TuringTest
  • TuringTest
Let\[y=x^p(1+x)^q\]find\[y^{(p+q)}\]
Mathematics
katieb
  • katieb
I got my questions answered at brainly.com in under 10 minutes. Go to brainly.com now for free help!
At vero eos et accusamus et iusto odio dignissimos ducimus qui blanditiis praesentium voluptatum deleniti atque corrupti quos dolores et quas molestias excepturi sint occaecati cupiditate non provident, similique sunt in culpa qui officia deserunt mollitia animi, id est laborum et dolorum fuga. Et harum quidem rerum facilis est et expedita distinctio. Nam libero tempore, cum soluta nobis est eligendi optio cumque nihil impedit quo minus id quod maxime placeat facere possimus, omnis voluptas assumenda est, omnis dolor repellendus.

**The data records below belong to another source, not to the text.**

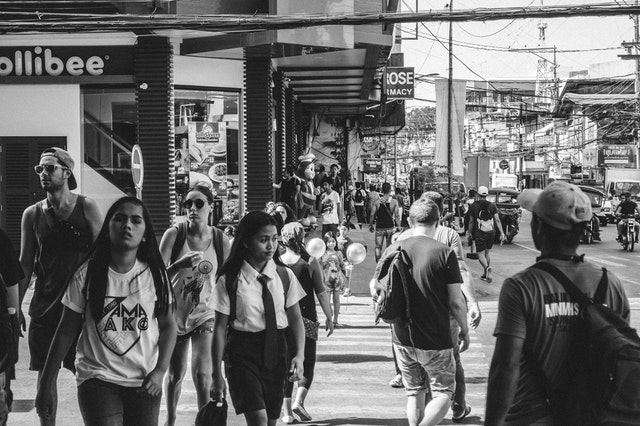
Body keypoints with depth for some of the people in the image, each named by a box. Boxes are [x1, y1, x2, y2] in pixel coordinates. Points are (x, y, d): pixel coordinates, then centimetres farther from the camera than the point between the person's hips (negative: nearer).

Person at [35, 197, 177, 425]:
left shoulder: (155, 275, 0)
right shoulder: (87, 275, -5)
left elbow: (168, 326, 7)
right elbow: (66, 332, 0)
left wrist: (160, 371, -6)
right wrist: (46, 384, 1)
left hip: (144, 383, 2)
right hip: (98, 379, -2)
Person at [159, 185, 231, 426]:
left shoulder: (220, 240, -7)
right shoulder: (174, 235, -11)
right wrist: (181, 264, -34)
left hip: (205, 316, -1)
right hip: (174, 315, 1)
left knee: (202, 375, -18)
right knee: (175, 375, 16)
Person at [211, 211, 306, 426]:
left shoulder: (284, 276, 1)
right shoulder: (229, 280, -8)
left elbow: (296, 319, 5)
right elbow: (220, 327, -5)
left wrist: (299, 355, -10)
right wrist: (217, 373, -6)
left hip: (276, 350, 4)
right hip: (242, 352, -4)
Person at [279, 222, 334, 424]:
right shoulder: (310, 262, -4)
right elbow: (321, 292, -4)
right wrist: (328, 317, 4)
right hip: (306, 320, -2)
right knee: (307, 364, 8)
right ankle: (298, 401, -11)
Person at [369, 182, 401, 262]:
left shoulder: (377, 202, -5)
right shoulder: (394, 202, -7)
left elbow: (372, 215, -2)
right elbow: (397, 216, -8)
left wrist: (371, 225, 10)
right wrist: (398, 226, 0)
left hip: (379, 228, 0)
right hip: (390, 227, 0)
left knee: (378, 247, 5)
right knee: (390, 247, 12)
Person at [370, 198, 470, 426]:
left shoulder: (394, 249, -1)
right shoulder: (444, 253, -12)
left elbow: (375, 284, 7)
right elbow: (456, 302, -10)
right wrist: (464, 331, 2)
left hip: (402, 339, 4)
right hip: (436, 341, -4)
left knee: (414, 393, 18)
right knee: (443, 393, 9)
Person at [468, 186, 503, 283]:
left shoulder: (473, 206, -1)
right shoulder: (492, 205, 4)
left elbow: (471, 222, 2)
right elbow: (497, 220, -3)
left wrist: (470, 232, 13)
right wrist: (501, 232, -2)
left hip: (480, 232, -3)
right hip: (491, 232, 3)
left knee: (480, 253, 0)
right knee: (488, 251, 17)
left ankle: (486, 267, -30)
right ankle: (486, 274, 18)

Itaque earum rerum hic tenetur a sapiente delectus, ut aut reiciendis voluptatibus maiores alias consequatur aut perferendis doloribus asperiores repellat.

Get this expert

answer on brainly

SEE EXPERT ANSWER

Get your free account and access expert answers to this
and thousands of other questions

TuringTest
  • TuringTest
that's the (p+q)th derivative by the way Sorry that I have to go soon, but I look forward to seeing your responses when I return.
amistre64
  • amistre64
ln(y) = ln(x^p) + ln(1+x)^q y'/y = p/x + q/(1+x) hmm
anonymous
  • anonymous
i think the answer is just (p+q)!

Looking for something else?

Not the answer you are looking for? Search for more explanations.

More answers

anonymous
  • anonymous
since the highest power of x will be x^(p+q), and all the other powers of x will become 0 after P+q derivatives.
amistre64
  • amistre64
sounds plausible to me
TuringTest
  • TuringTest
hint:(Leibniz' theorem/ binomial stuff)
TuringTest
  • TuringTest
at least in MIT's solution I'd like to see others
amistre64
  • amistre64
lol, id like to see mits solution :)
TuringTest
  • TuringTest
I'll send it to you....
AccessDenied
  • AccessDenied
im curious, what class is this problem from?
TuringTest
  • TuringTest
OCW calc I
AccessDenied
  • AccessDenied
Ahh, okay. Thank you. :)
Mr.Math
  • Mr.Math
http://en.wikipedia.org/wiki/Leibniz_rule_(generalized_product_rule)

Looking for something else?

Not the answer you are looking for? Search for more explanations.